We start out with $(\mathbb{R}^{2n},\omega_0)$, the "standard" symplectic manifold. We define $\Omega=\omega_0\wedge\dotso\wedge\omega_0$, i.e. $\Omega$ is the product of $\omega_0$ with itself $n$ times. Then we have $H:\mathbb{R}^{2n}\to\mathbb{R}$ and $S$ a compact regular energy surface for $H$. Hofer-Zehnder then says, on page 19, that:
Since $dH\neq0$ on a neighborhood $U$ of $S$ we find a $(2n-1)$-form $\alpha$ on $U$ satisfying $$\Omega=dH\wedge\alpha.$$
How do we find this form? I'd expect it to end with $n-1$ $\omega_0$'s, so all we need is a 1-form $\gamma$ satisfying $\omega_0=dH\wedge\gamma$, but how do we find one? And is this guess correct?

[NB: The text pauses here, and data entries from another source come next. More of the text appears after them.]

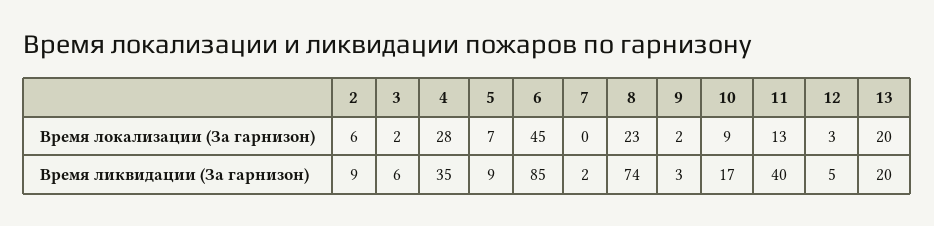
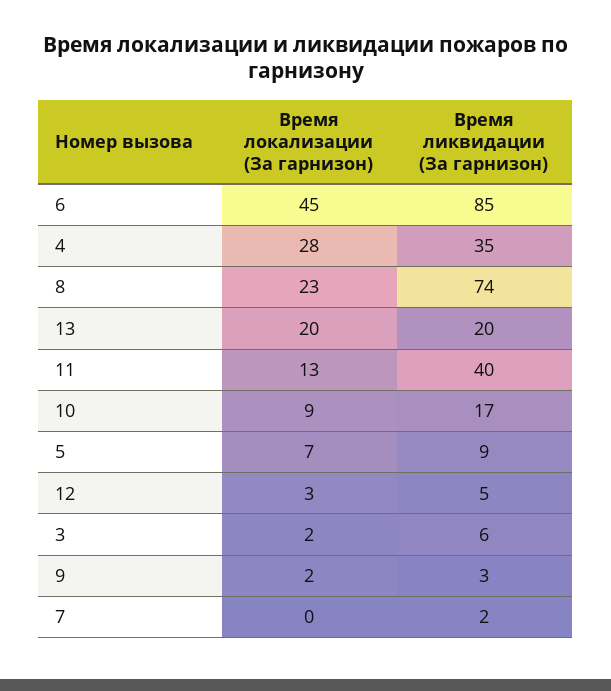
  {
-   "2": {
-     "Время локализации (За гарнизон)": 6,
-     "Время ликвидации (За гарнизон)": 9
-   },
    "3": {
      "Время локализации (За гарнизон)": 2,
      "Время ликвидации (За гарнизон)": 6
    },
    "4": {
      "Время локализации (За гарнизон)": 28,
      "Время ликвидации (За гарнизон)": 35
    },
    "5": {
      "Время локализации (За гарнизон)": 7,
      "Время ликвидации (За гарнизон)": 9
    },
    "6": {
      "Время локализации (За гарнизон)": 45,
      "Время ликвидации (За гарнизон)": 85
    },
    "7": {
      "Время локализации (За гарнизон)": 0,
      "Время ликвидации (За гарнизон)": 2
    },
    "8": {
      "Время локализации (За гарнизон)": 23,
      "Время ликвидации (За гарнизон)": 74
    },
    "9": {
      "Время локализации (За гарнизон)": 2,
      "Время ликвидации (За гарнизон)": 3
    },
    "10": {
      "Время локализации (За гарнизон)": 9,
      "Время ликвидации (За гарнизон)": 17
    },
    "11": {
      "Время локализации (За гарнизон)": 13,
      "Время ликвидации (За гарнизон)": 40
    },
    "12": {
      "Время локализации (За гарнизон)": 3,
      "Время ликвидации (За гарнизон)": 5
    },
    "13": {
      "Время локализации (За гарнизон)": 20,
      "Время ликвидации (За гарнизон)": 20
    }
  }

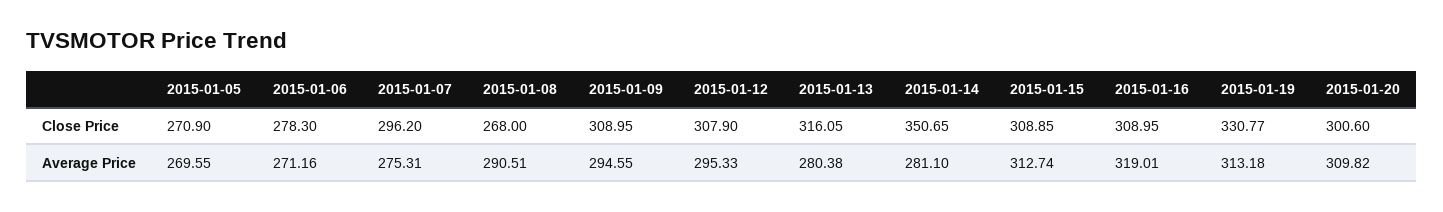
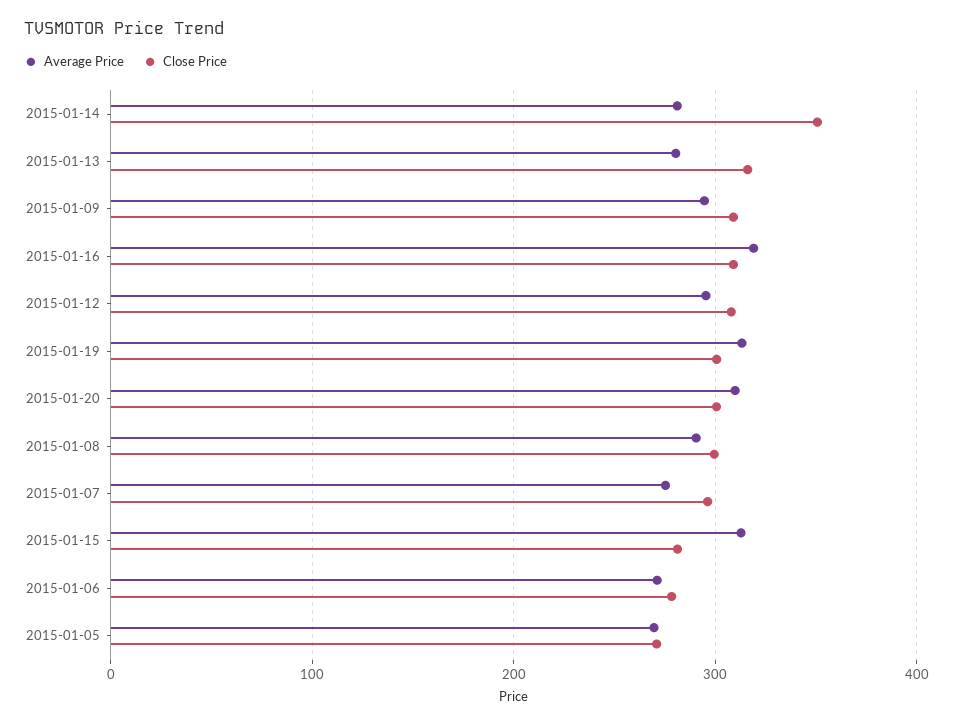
  {
    "Close Price": {
      "2015-01-05": 270.9,
      "2015-01-06": 278.3,
      "2015-01-07": 296.2,
-     "2015-01-08": 268,
+     "2015-01-08": 300,
      "2015-01-09": 308.95,
      "2015-01-12": 307.9,
      "2015-01-13": 316.05,
      "2015-01-14": 350.65,
-     "2015-01-15": 308.85,
+     "2015-01-15": 280,
      "2015-01-16": 308.95,
-     "2015-01-19": 330.77,
+     "2015-01-19": 300,
      "2015-01-20": 300.6
    },
    "Average Price": {
      "2015-01-05": 269.55,
      "2015-01-06": 271.16,
      "2015-01-07": 275.31,
      "2015-01-08": 290.51,
      "2015-01-09": 294.55,
      "2015-01-12": 295.33,
      "2015-01-13": 280.38,
      "2015-01-14": 281.1,
      "2015-01-15": 312.74,
      "2015-01-16": 319.01,
      "2015-01-19": 313.18,
      "2015-01-20": 309.82
    }
  }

In general, consider a one form $\beta = \sum_i \beta_i dx^i $ on $U\subset\mathbb R^m$. If
$$\| \beta\|^2 = \beta_1^2 + \cdots + \beta_m^2 \neq 0$$
on $U$, then the $(n-1)$-form
$$\alpha = \frac{1}{\|\beta\|^2} \sum_i (-1)^{i-1} \beta_i dx^1 \wedge \cdots \wedge \hat{dx^i} \wedge \cdots \wedge dx^m$$
on $U$ safisfies
$$\beta \wedge \alpha = dx^1 \wedge \cdots \wedge dx^m.$$